Funding comes from philanthropic donations, test revenues, CLIA service contracts, and pharmaceutical collaborations. All patients consent under IRB-approved protocols allowing excess material to contribute to research and data generation.

Cure First’s immediate objective is to fully reestablish clinical operations following the transition from Tempus, including restoration of software systems and instrumentation validation. Equally critical is securing steady sample flow through physician and patient outreach. Parallel efforts focus on grants, foundation partnerships, and strategic collaborations. The long-term vision is to build one of the most comprehensive functional drug-response datasets in oncology, integrating phenotypic response with genomic and transcriptomic data to improve interpretation of tumor biology and enable AI-driven therapeutic prediction.

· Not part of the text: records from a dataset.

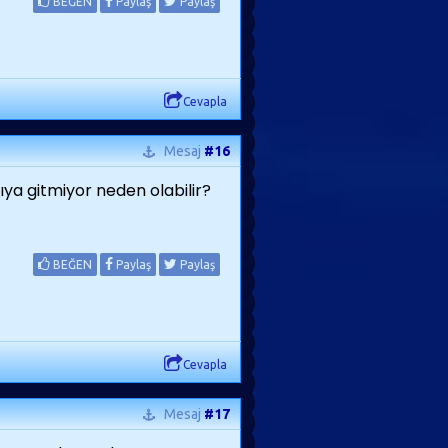
BEĞEN
Paylaş
Paylaş
Cevapla
Mesaj
#16
a gitmiyor neden olabilir?
BEĞEN
Paylaş
Paylaş
Cevapla
Mesaj
#17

Every cancer is biologically unique, shaped by hundreds of genomic and epigenetic alterations. Functional testing provides the missing layer of biological evidence needed to move beyond one-mutation/one-drug models toward truly individualized cancer care.

• Cure First requires ideally 1 week advanced notice (minimum 48 hours) prior to your procedure date. This allows time for you/your provider to receive our sample collection kit, fill out all required forms, and receive instructions for best sample quality. It also allows time for discussions with your oncologists and care team.

• The PARIS® test requires a three-week washout period from any therapy (exceptions can be made on a case-by-case basis).

• The PARIS® test requires fresh, live tissue (not fixed or frozen) obtained via biopsy or surgical excision OR fresh liquid collections (such as ascites or pleural effusion) .

• Procedures should be scheduled from Monday through Thursday only, so they can be received during normal lab operating hours.

The PARIS® Test Cannot be Performed on:

• Fine Needle Aspirate biopsies

• Bone biopsies

• Old/Frozen/Fixed samples (must be fresh)

• Insufficient size (require a minimum of 4 core biopsies, 1 cm3 of tissue, or 250ml of fluids)

Once the procedure is scheduled, a sample collection kit will be shipped directly to the patient or the surgeon’s office, along with all required forms and detailed instructions. Each kit includes collection tubes, saline solution, pen-strep, ice packs, and a prepaid return shipping label.

After the sample is collected according to the provided guidelines, it should be carefully packaged and shipped back to our laboratory using the included return label.